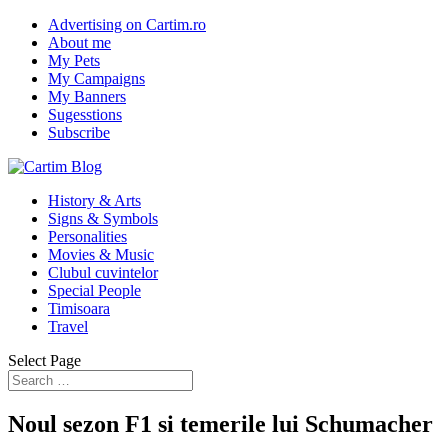
Advertising on Cartim.ro
About me
My Pets
My Campaigns
My Banners
Sugesstions
Subscribe
History & Arts
Signs & Symbols
Personalities
Movies & Music
Clubul cuvintelor
Special People
Timisoara
Travel
Select Page
Noul sezon F1 si temerile lui Schumacher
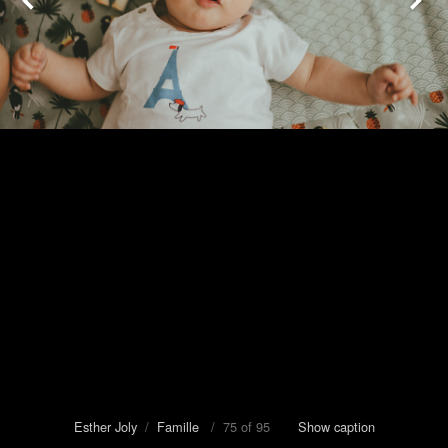
Esther Joly
/
Famille
/ 75 of 95
Show caption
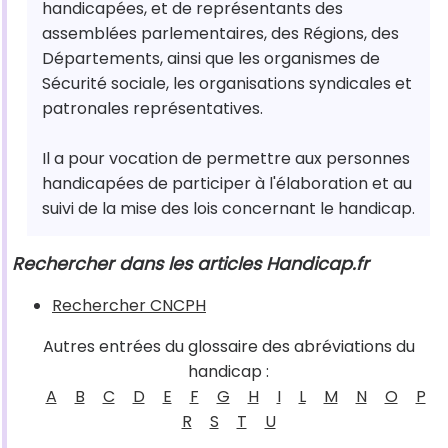
handicapées, et de représentants des
assemblées parlementaires, des Régions, des
Départements, ainsi que les organismes de
Sécurité sociale, les organisations syndicales et
patronales représentatives.
Il a pour vocation de permettre aux personnes
handicapées de participer à l'élaboration et au
suivi de la mise des lois concernant le handicap.
Rechercher dans les articles Handicap.fr
Rechercher CNCPH
Autres entrées du glossaire des abréviations du
handicap :
A
B
C
D
E
F
G
H
I
L
M
N
O
P
R
S
T
U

^^^^^^^^

*Task objective*. From the data above, report how many lines include the string "Rechercher". The number alone will do.

*Solution for this problem*. 2